After the development of his blood problems, he moved to the military hospital, C. A. S. H. (shades of M. A. S. H.) and he shares a room with Kip, a young American injured in battle. They fall to talking about the war. Kip asks, "Do you think President Bush attacked Saddam because Saddam tried to kill his dad?"
I wish he hadn't asked me this, but I ask myself why I think my opinions would be hard for him to take in light of what he already has experienced. He's seen buddies die. Pretty late for me to try to shelter him.
"Actually, I do ... If Saddam tried to kill my father, I'd probably take a shot at killing him, too," I say.
"Me, too," Kip agrees. He touches his face in that re-centering way of his. "Do you know the president?"
"No, I know, or met, his father a couple of times."
Later,
"Do you mind me talking to you like this?" Kip asks.
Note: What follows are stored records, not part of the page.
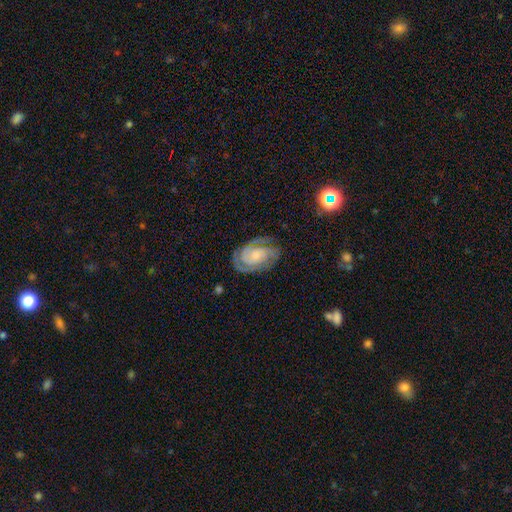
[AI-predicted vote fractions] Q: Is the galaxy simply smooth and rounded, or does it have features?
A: featured or disk — 82%.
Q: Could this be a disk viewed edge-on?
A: no — 97%.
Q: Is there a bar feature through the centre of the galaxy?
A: no — 66%.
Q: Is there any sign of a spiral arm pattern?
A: yes — 96%.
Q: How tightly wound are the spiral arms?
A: tight — 63%.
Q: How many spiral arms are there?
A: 2 — 56%.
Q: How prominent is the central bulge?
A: small — 56%.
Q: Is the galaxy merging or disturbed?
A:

"No, I've just had a hard day."
"Your blood clot and all?"
"Yeah."
"What were you doing here, sir?"
"I was trying to figure out how to defeat the insurgency and get us out of here."
§ § § You and I would not necessarily think that the Naval Institute Press, specializing in books on you-know-what could come up with a page-turner on freaky diplomacy in the Middle East, but they do and it's here.
It does get on your nerves, though. Earle reports that "My mind is full of spiders when I'm putting this stuff together." Arachnids it may be for Robert Earle. But for Negroponte?
"His attic has no cobwebs," he asserts, at one point. No cobwebs?
Maybe not. Perhaps only a few Black Widows ... down there in the subtropical subbasement of the soul.